Twenty-five years ago, I testified before the U.S. House of Representatives Committee on Ways and Means to bring attention to the need for a new paradigm in foster care. The system needed to put a child’s need to love and be loved, to trust and to form attachments, as the paramount concern of a system that was established for children who were removed from their biological family due to abuse and neglect.
We succeeded despite loud opposition from those who would put the rights of parents over the safety of children. Today, a similar movement is threatening to roll back America’s progress on permanency.
A federal law passed in 1980 required states to make reasonable efforts at reunifying children with parents, and this had caused too many children to linger interminably in a system meant for short-term stays. With each move, the emotional, psychological and too often medical harm to the child mounted. With each foster family, the house rules changed and caseworker visits to check on the child’s welfare grew more infrequent. Children changed schools, doctors, diagnoses and medications with every new foster family.
Reasonable efforts to keep families together had instead become efforts at all costs. In my testimony, I cited a 1991 Inspector General’s Report showing that in New York City, 60% of drug-exposed babies were discharged from hospitals to foster care and were still in care three years later. Too many families were not helped. Too many children were not growing up in families.
Two years later, in 1997, the Adoption and Safe Families Act, or ASFA, became law with the goal of making child’s safety the paramount concern and limiting time in care to promote permanency. One of its core provisions is the requirement that with some notable exceptions, a system must move to terminate parental rights if a child has been in foster care for 15 of the past 22 months. This would allow states to expeditiously move toward other permanency options like adoption.

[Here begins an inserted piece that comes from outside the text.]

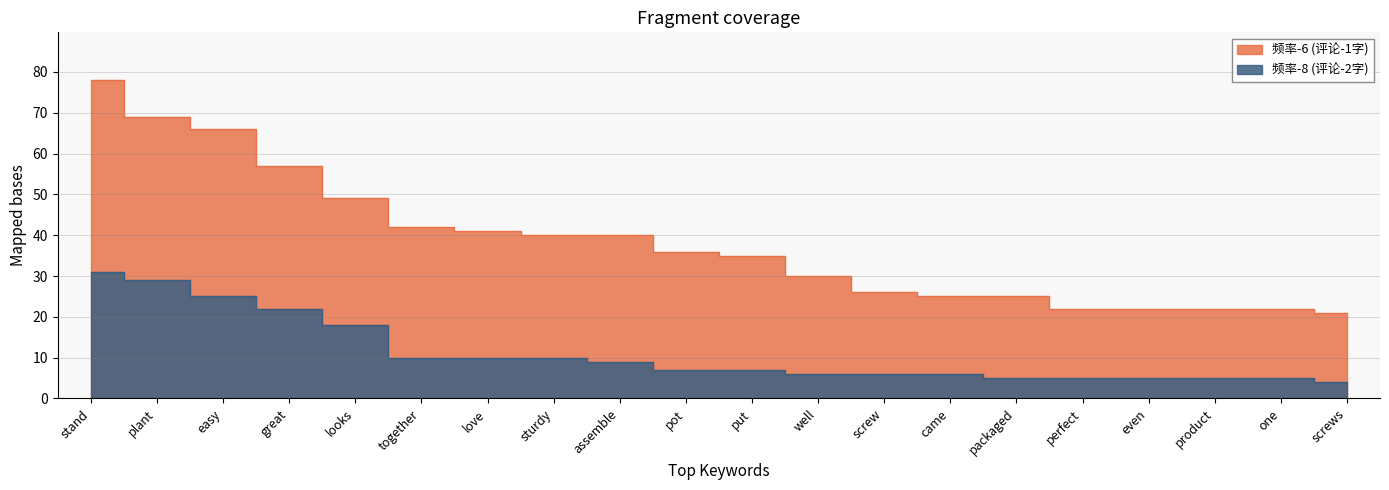

Which series has the largest range (max minus min)?

频率-6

Recent data reflects that ASFA has succeeded in its aims. The most recent federal statistics show that the majority of children return to parents or relatives after spending an average of 19.6 months in foster care. This is down from an average of 32.6 months in 1998, the year after ASFA took effect. Adoptions have steadily climbed to an all-time high, and the percentage of children living in the home of a relative is growing.
Now, a quarter century later, groups are calling for the elimination of ASFA.
These groups mistakenly believe that the requirement for reasonable efforts to preserve and reunite families was eliminated by ASFA. It was not. In fact, the law explicitly turns off the 15/22 rule if a judge decides that reasonable efforts have not been made to bring a family safely together.
There are real issues that need to be addressed. Most states are not tracking the use of the 15/22 months-in-care rule. Nor do federal statistics show how many states use the exception that allows them to bypass making reasonable efforts in cases of truly egregious abuse or neglect, such as murder, torture, chronic abuse. I believe we can build on the success of ASFA in ways that help parents and protect children. More recent legislation provides for the use of federal money for prevention services, including mental health, substance abuse and in-home parenting and for family reunification.
Given all of today’s political, racial and gender tensions giving rise to much needed protests and calls for reform, it is important not to lose sight of another set of rights – the child’s right to be safe. Families need to be empowered to take responsibility for the safety, permanency and well-being of children.
It is time for communities, states and the federal government to move in the direction of making children’s needs to be nurtured and safe within the family the paramount concern.
Calling for the elimination of ASFA will not address these needs. Rather, it would abandon the work already done to make them a priority.